Comparing the performance of xgboost, Gradient Boosting and GBLUP models under different genomic prediction scenarios

Document Type : Original Research Article (Regular Paper)

Author

Department of Animal Science, Faculty of Agriculture, Bu-Ali Sina University, Hamedan, Iran

Abstract

Abstract
The aim of this study was to study the performance of xgboost algorithm in genomic evaluation of complex traits as an alternative for Gradient Boosting algorithm (GBM). To this end, genotypic matrices containing genotypic information for, respectively, 5,000 (S1), 10,000 (S2) and 50,000 (S3) single nucleotide polymorphisms (SNP) for 1000 individuals was simulated.
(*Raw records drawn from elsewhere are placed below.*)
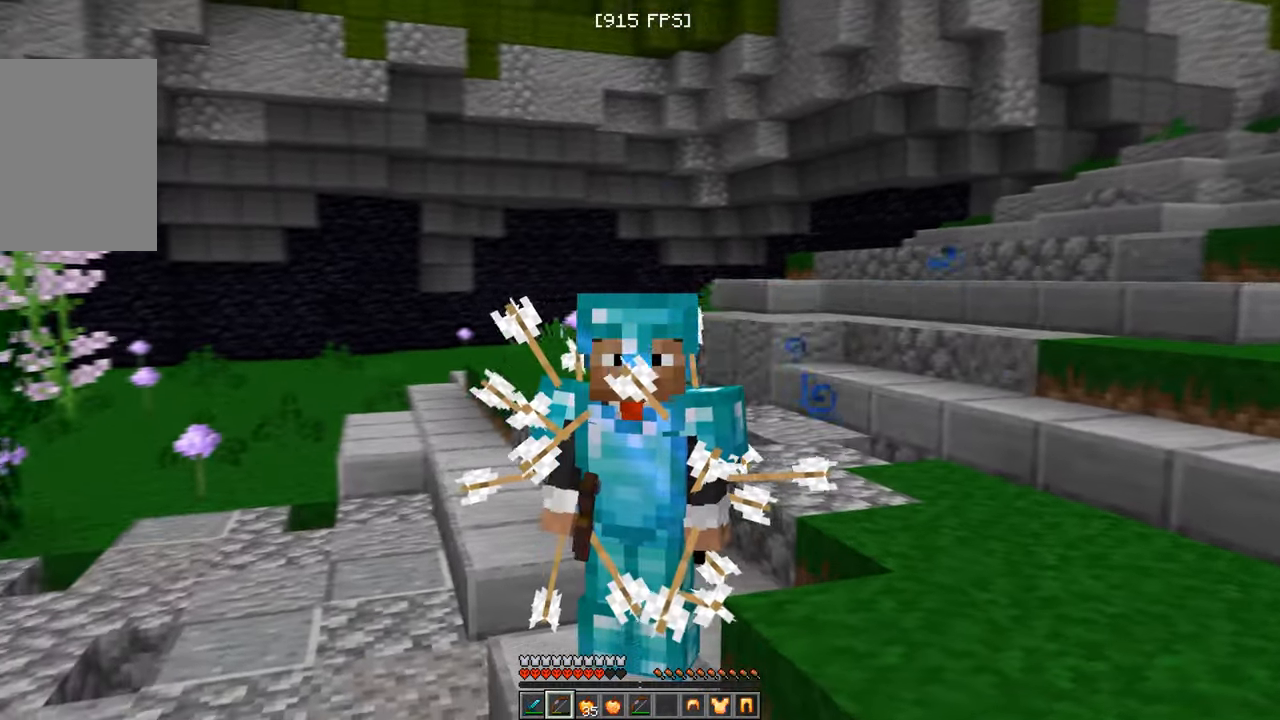
{"keys": [], "mouse": []}
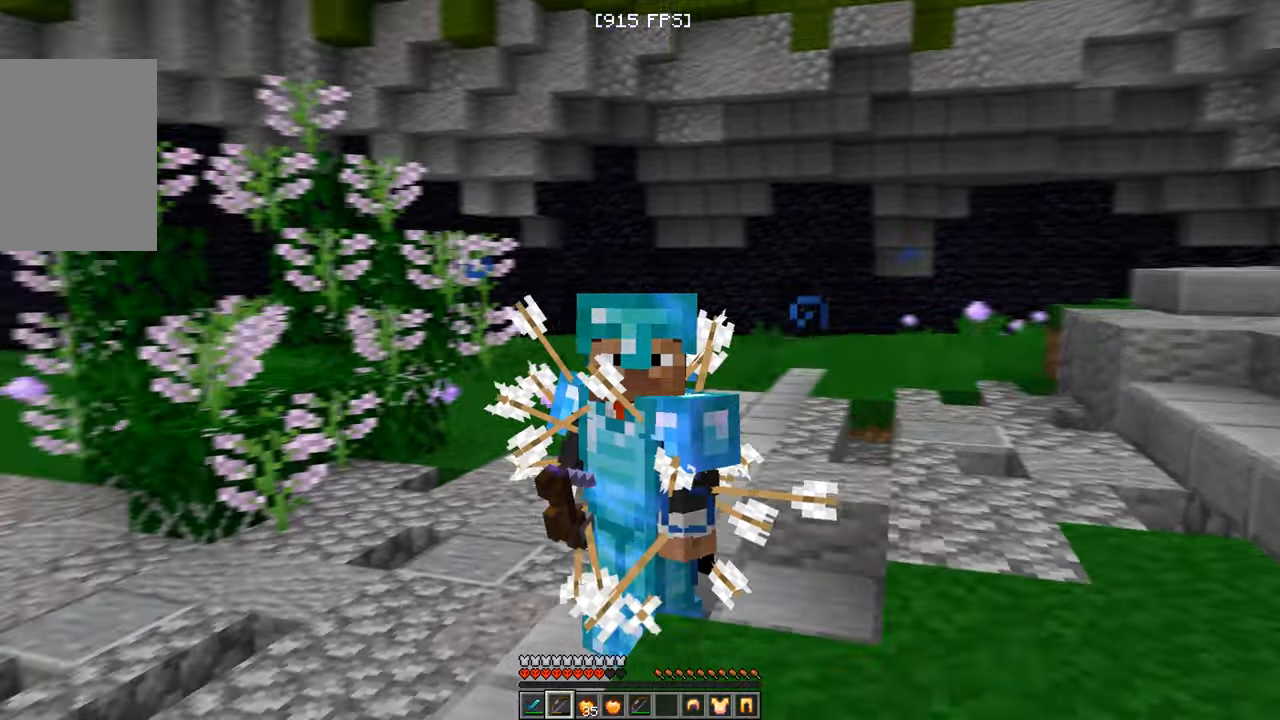
{"keys": [], "mouse": [], "events": []}
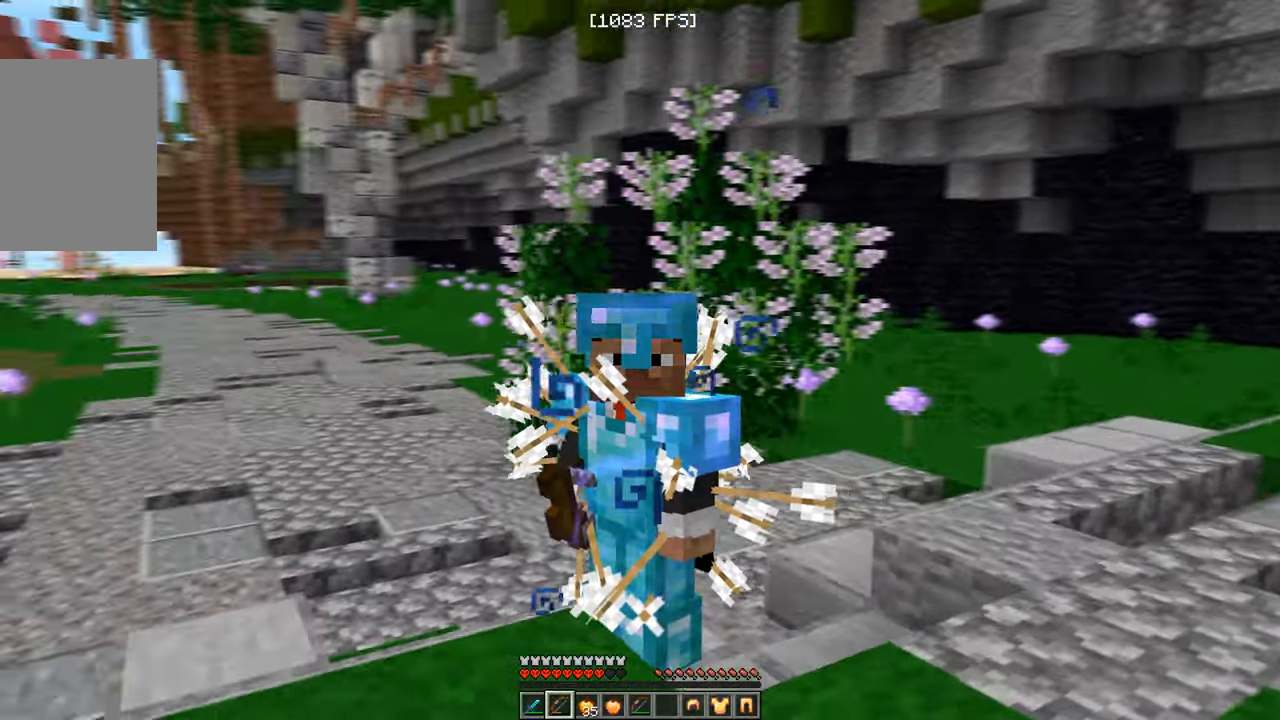
{"keys": [], "mouse": [], "events": []}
Beside xgboost and GBM, the GBLUP which is known as an efficient algorithm in terms of accuracy, computing time and memory requirement was also used to predict genomic breeding values. xgboost, GBM and GBLUP were run in R software using xgboost, gbm and synbreed packages. All the analyses were done using a machine equipped with a Core i7-6800K CPU which had 6 physical cores. In addition, 32 gigabyte of memory was installed on the machine. The Person's correlation between predicted and true breeding values (rp,t) and the mean squared error (MSE) of prediction were computed to compare predictive performance of different methods. While GBLUP was the most efficient user of memory, GBM required a considerably high amount of memory to run. By increasing size of data from S1 to S3, GBM went out from the competition mainly due to its high demand for memory. Parallel computing with xgboost reduced running time by %99 compared to GBM. The speedup ratios (the ratio of the GBM runtime to the time taken by the parallel computing by xgboost) were 444 and 554 for the S1 and S2 scenarios, respectively. In addition, parallelization efficiency (speed up ratio/number of cores) were, respectively, 74 and 92 for the S1 and S2 scenarios, indicating that by increasing the size of data, the efficiency of parallel computing increased. The xgboost was considerably faster than GBLUP in all the scenarios studied. Accuracy of genomic breeding values predicted by xgboost was similar to those predicted by GBM. While the accuracy of prediction in terms of rp,t was higher for GBLUP, the MSE of prediction was lower for xgboost, specially for larger datasets. Our results showed that xgboost could be an efficient alternative for GBM as it had the same accuracy of prediction, was extremely fast and needed significantly lower memory requirement to predict the genomic breeding values.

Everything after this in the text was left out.